- Where do you obtain your images?
- Are you using images that you created, or images created by fellow employees?
- Are you using images you found on a website or on Instagram or FaceBook?
To determine whether you’re legally using images, first consider the source of the image, then consider your use of the image.
You will find the following tips helpful in mitigating your chances of infringing the intellectual property rights of copyright owners when using their images.
Are You Legally Using Images?
More and more we’re using images to enhance text-based documents, annual reports, websites and on social media. As a universal rule, most images are protected by copyright laws around the world and you need permission to use the image as is, or to adapt it. Let’s look at some of the specifics surrounding this general rule.
Legally Using Images under the U.S. Copyright Act
The definition of how you define an image may vary. The U.S. Copyright Act defines images as “pictorial, graphic, and sculptural works” and defines these works to include:
two-dimensional and three-dimensional works of fine, graphic, and applied art, photographs, prints and art reproductions, maps, globes, charts, diagrams, models, and technical drawings, including architectural plans.
So illustrations, photographs, charts and the like are all protected by copyright.
The full range of rights attach to owners of these works. The owner of copyright has the exclusive rights to exercise their rights such as:
- Reproduce the image
- Prepare new images and other works based on the original image
- Distribute copies of the image to the public by sale or other transfer of ownership, or by rental, lease, or lending
- Display the image in public
Legally Using Images on Blogs
Does the use of an image on your blog require permission?
Certainly, if the image is part of the design of your blog and/or repetitively used or adapted for your use, you need permission to use the image. If the image is part of a particular posting or page in a blog, you need to apply the fair use factors and determine on a case-by-case basis whether your use requires permission.
Course Materials and Learning Management Systems such as Blackboard
When do you have to be concerned, copyright-wise, about using images in course materials and learning management systems?
Learning material is often enhanced with images. In an academic setting, the application of fair use to using images in course materials especially one-time/one-semester use of an image in a university course may be considered fair use. For information on using copyright materials in the classroom click here.
Using Images in Libraries, Archives and Museums
Libraries, archives and museums are large users of images in exhibitions, displays and public materials, and of course on their websites and on social media. If this is you, see the article Legally Using Images in Libraries.
Do You Always Need To Obtain Permission?
Those familiar with fair use know that it’s always up to a court of law to determine its applicability in any one situation. As such, if you need reassurance or are in doubt, it’s always best to obtain permission.
There are a few circumstances when you don’t need permission; for example:
- If the image you’re using is in the public domain, including a U.S. federal government image. Note that not all government works are in the public domain. The U.S. government can own copyright when a non-government employee (e.g., consultant) assigns rights to it.

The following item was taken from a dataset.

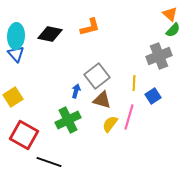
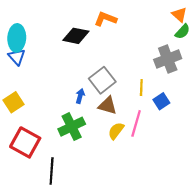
orange L-shape: (90, 27) -> (105, 19), moved, turned -145
black diamond: (50, 34) -> (76, 36), moved
black line: (49, 162) -> (52, 171), turned 75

- The copyright owner has clearly (and reliably) stated that you may freely use the image without obtaining permission
- The image has a Creative Commons (CC) license. Read that license! Does it specifically allow your use of the image? What do the terms and conditions of the CC license permit and is your use within those parameters? Remember to acknowledge the copyright owner.
Start thinking about your best practices to lower copyright risks and how you can incorporate information in this article into your daily work.
Additional Rights to Consider When Legally Using Images
In the U.S., the creator of a work of visual art has additional rights set out in the Copyright Act. These moral rights grant an artist the right to have their name on their work and to prevent modifications that may be prejudicial to their reputation or honor.
A work of visual art is
a painting, drawing, print or sculpture, existing in a single copy, in a limited edition of 200 copies or fewer that are signed and consecutively numbered by the author
a still photographic image produced for exhibition purposes only, existing in a single copy that is signed by the author, or in a limited edition of 200 copies or fewer that are signed and consecutively numbered by the author.
This doesn’t include a
poster, map, globe, chart, technical drawing, diagram, model, applied art, motion picture or other work, book, magazine, newspaper, periodical, data base, electronic information service, electronic publication, or similar publication
or any work for hire (i.e., work made in the course of employment duties).
When Do Moral Rights Come Into Play?
You need to consider moral rights when, for example, you’re doing any of the following:
- Changing a photograph from color to black and white
- Manipulating a digital drawing
- Omitting the artist’s name from a print or drawing
However, in most countries outside the U.S., authors of all copyright-protected works — such as photographs, drawings, business documents and computer — software all enjoy moral rights. Thus, when using images on websites or blogs, you should respect the moral rights of attribution and integrity. This is because authors have moral rights in countries where their works are accessed (if that country grants moral rights).